If their apology is sincere, yes.

Mayhem_J's photo
Wed 11/18/09 07:56 PM


An eye for an eye I say.


leaves every one blind, i don't think offering physiological distress to prevent undesirable actions has ever prevented anything. but i guess its the most logical approach.


I never said I was trying to prevent anything.

EquusDancer's photo
Wed 11/18/09 09:36 PM


I think forgiveness is a cheesy way to get out of something.

I don't believe in forgiveness, and I don't forget.


what do you mean by cheesy? for example if you broke my cup and i forgave you, is that cheesy? or should i call forth the might of a thousand army to wage an endless war of vengeance, fueled by the blood of our linage. to me that sounds more cheesy :P, but to be consistent i think we should steer clear of the "well.. it depends on what they did", regardless of the degree, compassion shouldn't be measurable. i personally i have a friend who stole from, who, as much i want to forgive, but just can't bring my self to do.


Sorry, that's small scale. One cup isn't a problem. If you broke several cups I wouldn't let you use any more of mine. Bring your own.

Someone hitting someone, no. Someone stealing from me, no. Someone cheating on someone, no. Someone killing someone, no. No forgiveness. We claim to be humans, then act like it. We all know that it is wrong, so don't do it.

dbh1966's photo
Wed 11/18/09 09:41 PM
Edited by dbh1966 on Wed 11/18/09 09:42 PM
I don't think I want to bear the burden of not forgiving someone. It does me more harm. If im not forgiving Im resenting and you know what they say about resentments...Resentments are like drinking poison and hopes that the other person dies.
Also the other person will probably forget.
On the more serious matter of murder or any of that I really can't say how I would react except at the beginning

no photo
Wed 11/18/09 10:44 PM

Turning the other cheek, how much forgiveness do you have in you? if given the opportunity can you forgive mass murders? Rapist? criminals of even the most heinous crime? or is there a capacity on forgiveness, should those who seek it be forgiven? if some one proclaimed their sins to you as a human to another human with all dogmatic factors aside, can you forgive without religious principles?


In the Christian faith the teaching is to forgive, you do not have to accept, approve, or believe it was ok for someone to commit a heinous crime.

◇ ◇ ◇ ◇ ◇ ◇ ◇

_Task instructions_.
Carry on the forum thread about forgiveness, picking up after its last sentence.

(Dataset entries)
◇ ◇ ◇ ◇ ◇ ◇ ◇

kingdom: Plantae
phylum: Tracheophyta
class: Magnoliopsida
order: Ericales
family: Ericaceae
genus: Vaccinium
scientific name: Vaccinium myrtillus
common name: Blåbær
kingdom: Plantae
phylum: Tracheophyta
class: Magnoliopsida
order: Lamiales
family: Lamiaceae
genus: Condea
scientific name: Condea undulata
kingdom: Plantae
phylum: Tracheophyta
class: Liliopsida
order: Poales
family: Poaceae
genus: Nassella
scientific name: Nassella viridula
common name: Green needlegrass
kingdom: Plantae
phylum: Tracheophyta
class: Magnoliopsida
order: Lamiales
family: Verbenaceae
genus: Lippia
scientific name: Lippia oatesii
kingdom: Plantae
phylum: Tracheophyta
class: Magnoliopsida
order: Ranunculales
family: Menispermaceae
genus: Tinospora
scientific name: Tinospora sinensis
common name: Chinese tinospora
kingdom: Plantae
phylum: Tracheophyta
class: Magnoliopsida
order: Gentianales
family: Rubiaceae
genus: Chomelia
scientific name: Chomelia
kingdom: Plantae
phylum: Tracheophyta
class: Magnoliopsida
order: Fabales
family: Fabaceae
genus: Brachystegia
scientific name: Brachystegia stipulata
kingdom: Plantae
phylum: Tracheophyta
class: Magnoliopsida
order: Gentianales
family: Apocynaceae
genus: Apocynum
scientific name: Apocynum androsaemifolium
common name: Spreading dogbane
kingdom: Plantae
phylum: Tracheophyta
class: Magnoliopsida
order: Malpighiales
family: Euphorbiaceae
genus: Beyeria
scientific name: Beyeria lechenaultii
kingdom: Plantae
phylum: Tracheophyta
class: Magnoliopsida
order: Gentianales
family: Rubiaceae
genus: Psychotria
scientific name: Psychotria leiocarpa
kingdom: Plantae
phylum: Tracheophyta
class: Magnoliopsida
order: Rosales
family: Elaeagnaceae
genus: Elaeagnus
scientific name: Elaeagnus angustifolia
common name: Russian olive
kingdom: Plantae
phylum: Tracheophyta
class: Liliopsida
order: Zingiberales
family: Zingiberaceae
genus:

◇ ◇ ◇ ◇ ◇ ◇ ◇

_Answer below_.
msharmony's photo
Wed 11/18/09 11:05 PM


Turning the other cheek, how much forgiveness do you have in you? if given the opportunity can you forgive mass murders? Rapist? criminals of even the most heinous crime? or is there a capacity on forgiveness, should those who seek it be forgiven? if some one proclaimed their sins to you as a human to another human with all dogmatic factors aside, can you forgive without religious principles?


In the Christian faith the teaching is to forgive, you do not have to accept, approve, or believe it was ok for someone to commit a heinous crime.


Id like to add, that it also doesnt mean that person is freed of the consequences of their actions. If someone broke all my dishes, I would forgive them but I would LEARN the lesson that maybe I should not let them use my dishes.

EquusDancer's photo
Wed 11/18/09 11:23 PM

I don't think I want to bear the burden of not forgiving someone. It does me more harm. If im not forgiving Im resenting and you know what they say about resentments...Resentments are like drinking poison and hopes that the other person dies.
Also the other person will probably forget.
On the more serious matter of murder or any of that I really can't say how I would react except at the beginning



That's only for people who fixate on something. Then resentment and the physical and emotional build-up can cause harm.

I don't resent, I just won't deal with them again. If they ask why, I'll tell them and send them on their merry way. I don't need anyone so badly that I would tolerate their abuse.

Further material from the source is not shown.